There have been several times over the years where I have watched dear friends of mine die of cancer.
One of my dearest friends died from cancer and suffered terribly at the end. She was so sick that eventually she was placed in a hospice where her body shut down - fluid starts to leak from the ears and other areas and it is cruel. It was a cruel end with suffering, too cruel for her children to see. It was something that has stayed with me and shaped my views. I have had three other friends who have also had to fight breast and cervical cancer – some have won and some have lost the fight, but what has stuck with me is the suffering.
It is not easy to watch anyone die but to not have dignity at the end of life where is the fairness in that?
I have been able to see things from different perspectives, watching friends die from a terminal illness and then closer to home last year I was diagnosed with early stage breast cancer and, unfortunately, my daughter has Neuroendocrine Cancer.
No one wants to die; I don’t want to die! I am taking medications to prevent death and prolong my life in a quality manner. When I received my diagnosis I chose to have an operation to remove the tumour, I choose to have chemotherapy and radiation, I have chosen to take the tablets. I have received the most amazing treatment – the doctors, the nurses, the volunteers everyone I have come into contact with, I can’t thank them enough.
But, like everyone who has cancer, I am living with the prospect of it coming back at any time. I’ve had to stare the prospect of dying in the face and make decisions around how I want to die. Based on my experiences I would like the choice of voluntary assisted dying.
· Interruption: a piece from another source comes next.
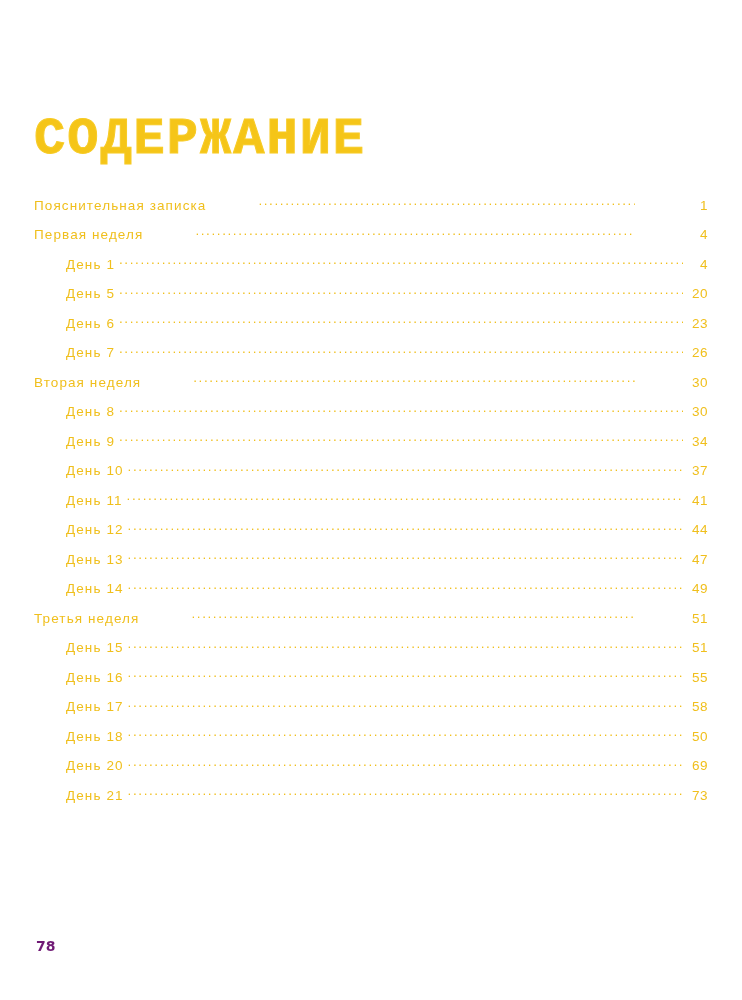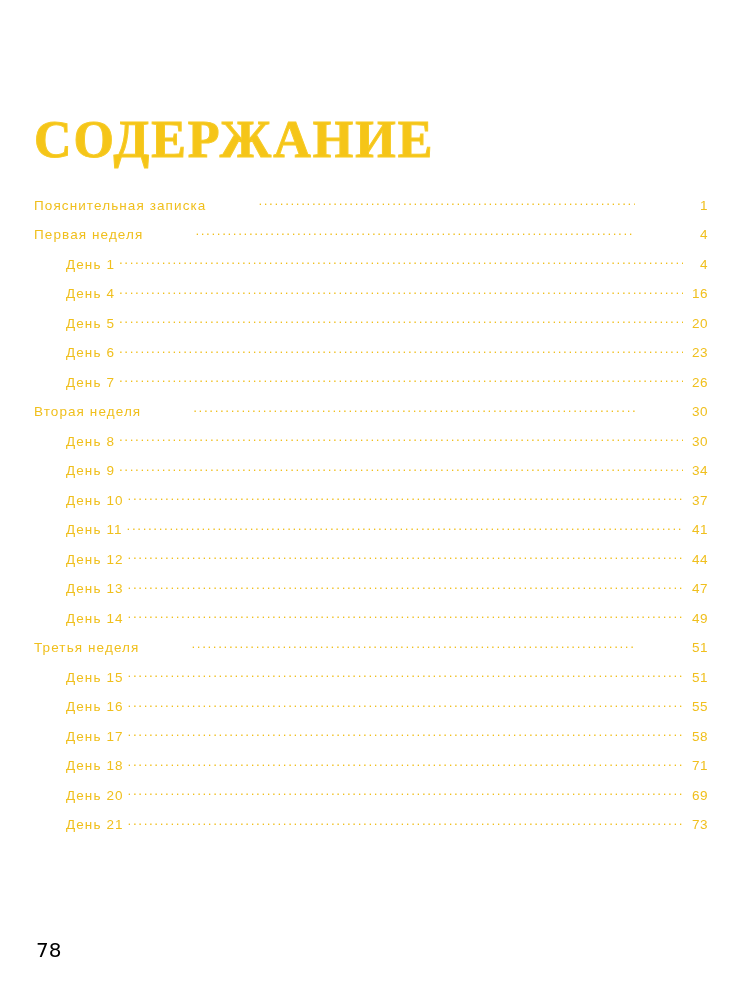"СОДЕРЖАНИЕ" .title { font-family: Liberation Serif, serif -> Liberation Mono, monospace }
As good as palliative care is, it does not work for everyone and that it why I believe we need the option of laws which allow us the choice of voluntarily ending our suffering at the end when we are already facing death.
I have taken medication to prolong my life, so at the end, why shouldn’t I have the right to choose to take medications to end my life and die with dignity?
I understand that people have different views. My husband has totally different views to myself. That is his right and his choice and I respect that. But for me this legislation would allow me to have a choice I don’t have now.
I know that if the cancer were to come back there would be other treatments and medications that I could take, but if the treatment and medications stopped working and I was diagnosed as terminal I would like the choice to choose the manner in which my life ends.
This legislation will give me the option to choose how I die and I think that should be the right of every person. Voluntary Assisted dying would be my choice.